In June 2001, the first of several putative shareholder class action lawsuits were filed in United States District Court, Southern District of New York against certain of the underwriters for Palm’s initial public offering, Palm, several of its officers and a director. The complaints, which have been consolidated under In re Palm, Inc. Initial Public Offering Securities Litigation, No. 01 CV 5613, assert that the prospectus from Palm’s March 2, 2000 initial public offering failed to disclose certain alleged actions by the underwriters for the offering. The complaints allege claims against Palm, several of its officers, and the director under Sections 11 and 15 of the Securities Act of 1933, as amended. Certain of the complaints also allege claims under Section 10(b) and Section 20(a) of the Securities Exchange Act of 1934, as amended. Other actions have been filed making similar allegations regarding the initial public offerings of more than 300 other companies. All of these various consolidated cases have been coordinated for pretrial purposes as In re Initial Public Offering Securities Litigation, Civil Action No. 21-MC-92. An amended consolidated complaint was filed in April 2002. Neither Palm nor its officers and director have responded to these actions.

■ **Short problem 1**
Could you copy out the lines of the records starting at the line that contains "You should aim" and ending with the line that contains "Question: Which of", including both of those lines and leaving out the pictures?

■ **Data**
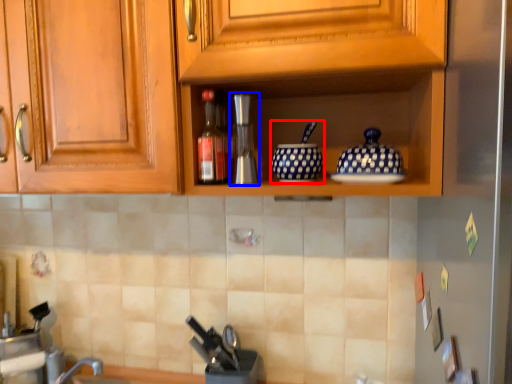
Question: Which object is further to the camera taking this photo, tableware (highlighted by a red box) or coffee machine (highlighted by a blue box)?

Choices:
 (A) tableware
 (B) coffee machine

Answer: (B)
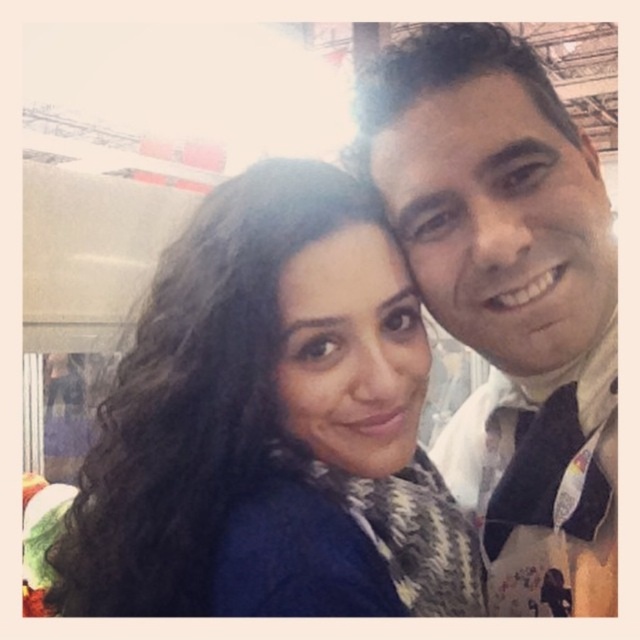
You are trying to decide which item to grab quickly from the center of the image. The dark blue sweater at center and the white textured scarf at right are both within reach. Based on their sizes, which one is more likely to be easier to grab?

The dark blue sweater at center is wider than the white textured scarf at right, so it might be easier to grab because of its larger size.

You are taking a selfie with two people. You want to ensure that both individuals are in focus. The camera you are using has a depth of field that can sharply focus on objects within 24 inches from the camera. Is the point at coordinates point (106, 573) within the depth of field range?

The point at coordinates point (106, 573) is 24.17 inches from the camera, which is slightly beyond the 24 inches depth of field range. Therefore, it may not be in sharp focus.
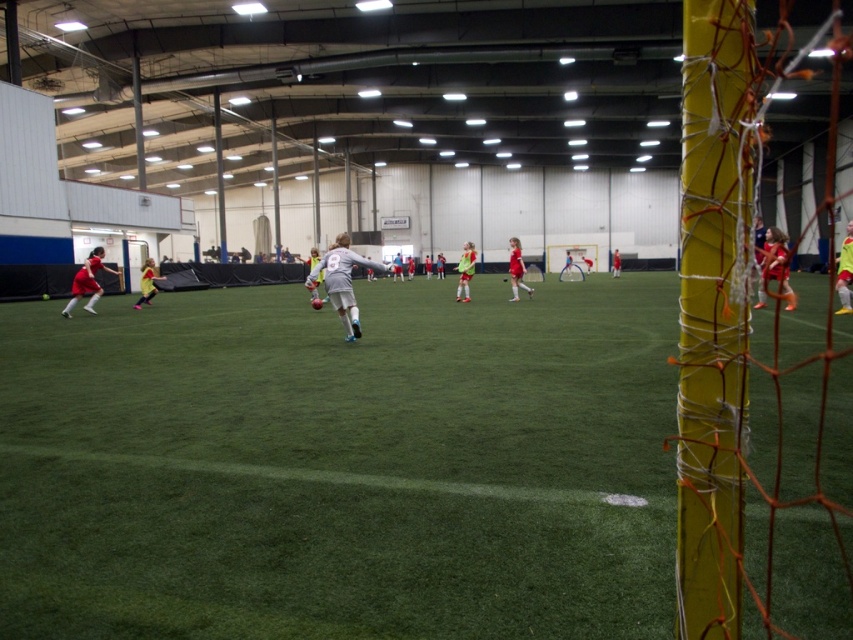
You are a soccer player wearing a yellow uniform and positioned at point (86, 282). You want to pass the ball to your teammate wearing a red jersey at left. Is the point you are standing on the correct location to pass to your teammate?

The point (86, 282) is on matte red jersey at left, so you are already standing on your teammate wearing a red jersey at left. Therefore, you don not need to pass the ball.

You are a soccer player positioned at point (141, 288) and want to pass the ball to a teammate located at point (91, 250). Considering the goalkeeper is near the goal on the right, which direction should you aim the pass to ensure it reaches your teammate without going towards the goal?

You should aim the pass towards point (91, 250), which is behind point (141, 288). Since point (91, 250) is behind point (141, 288), the pass will go in the opposite direction away from the goal, keeping it away from the goalkeeper near the right side of the frame.

You are a referee in the soccer match. You need to determine if the gray matte soccer ball at center is currently in a position that would allow a player in the matte red jersey at right to legally kick it. Based on their positions, is this possible?

The gray matte soccer ball at center is above matte red jersey at right, meaning the ball is positioned higher than the jersey. Since the ball is above the jersey, the player in the matte red jersey at right can legally kick it as long as they make contact while it is within playable height.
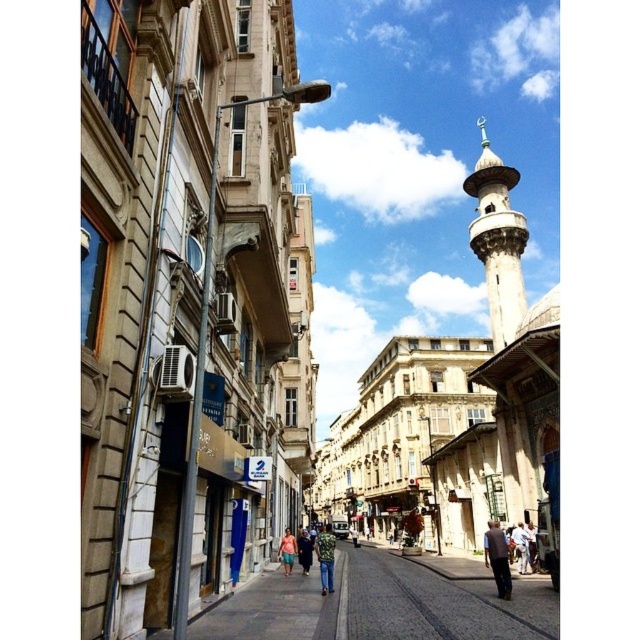
Question: Is white marble minaret at upper right wider than light pink fabric dress at center?

Choices:
 (A) yes
 (B) no

Answer: (A)

Question: Which point is farther from the camera taking this photo?

Choices:
 (A) (285, 541)
 (B) (330, 570)
 (C) (513, 282)

Answer: (C)

Question: Estimate the real-world distances between objects in this image. Which object is farther from the denim pants at center?

Choices:
 (A) pink fabric dress at center
 (B) light pink fabric dress at center
 (C) white marble minaret at upper right

Answer: (C)

Question: Does denim pants at center have a larger size compared to light pink fabric dress at center?

Choices:
 (A) yes
 (B) no

Answer: (A)

Question: Which of the following is the farthest from the observer?

Choices:
 (A) (497, 525)
 (B) (524, 545)
 (C) (285, 573)
 (D) (308, 552)

Answer: (D)

Question: Is dark brown leather jacket at center below light pink fabric dress at center?

Choices:
 (A) yes
 (B) no

Answer: (B)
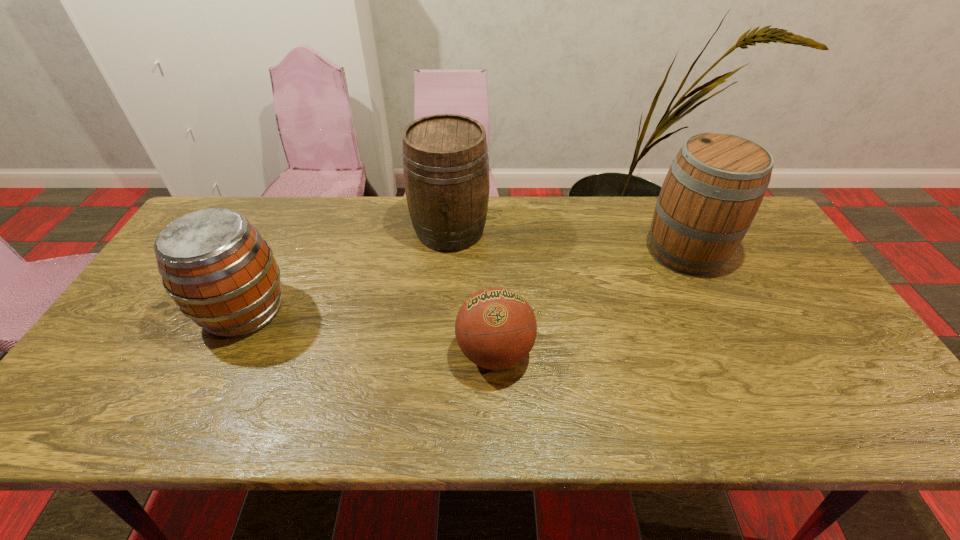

■ **Short problem 2**
Could you write what comes next in the passage about the Palm IPO lawsuits, picking up right after its final sentence?

■ **Task answer 1**
You should aim the pass towards point (91, 250), which is behind point (141, 288). Since point (91, 250) is behind point (141, 288), the pass will go in the opposite direction away from the goal, keeping it away from the goalkeeper near the right side of the frame.

You are a referee in the soccer match. You need to determine if the gray matte soccer ball at center is currently in a position that would allow a player in the matte red jersey at right to legally kick it. Based on their positions, is this possible?

The gray matte soccer ball at center is above matte red jersey at right, meaning the ball is positioned higher than the jersey. Since the ball is above the jersey, the player in the matte red jersey at right can legally kick it as long as they make contact while it is within playable height.
Question: Is white marble minaret at upper right wider than light pink fabric dress at center?

Choices:
 (A) yes
 (B) no

Answer: (A)

Question: Which point is farther from the camera taking this photo?

Choices:
 (A) (285, 541)
 (B) (330, 570)
 (C) (513, 282)

Answer: (C)

Question: Estimate the real-world distances between objects in this image. Which object is farther from the denim pants at center?

Choices:
 (A) pink fabric dress at center
 (B) light pink fabric dress at center
 (C) white marble minaret at upper right

Answer: (C)

Question: Does denim pants at center have a larger size compared to light pink fabric dress at center?

Choices:
 (A) yes
 (B) no

Answer: (A)

Question: Which of the following is the farthest from the observer?

■ **Task answer 2**
On August 7, 2001, a purported consumer class action lawsuit was filed against Palm and 3Com Corporation in California Superior Court, San Francisco County. The case is captioned Connelly et al v. Palm, Inc., 3 Com Corp et al (Case No. 323587). An amended complaint was filed and served on Palm on August 15, 2001. The amended complaint, filed on behalf of purchasers of Palm III, IIIc, V and Vx handhelds, alleges that certain Palm handhelds may cause damage to PC motherboards by permitting an electrical charge, or “floating voltage,” from either the handheld or the cradle to be introduced into the PC via the serial and/or USB port on the PC. The plaintiffs allege that this damage is the result of a design defect in one or more of the following: HotSync software, handheld, cradle and/or the connection cable. The complaint seeks restitution, rescission, damages, an injunction mandating corrective measures to protect against future damage as well as notifying users of potential harm. Palm’s answer was filed on October 1, 2001. The parties are engaging in discovery. A trial date of October 15, 2002 has been set.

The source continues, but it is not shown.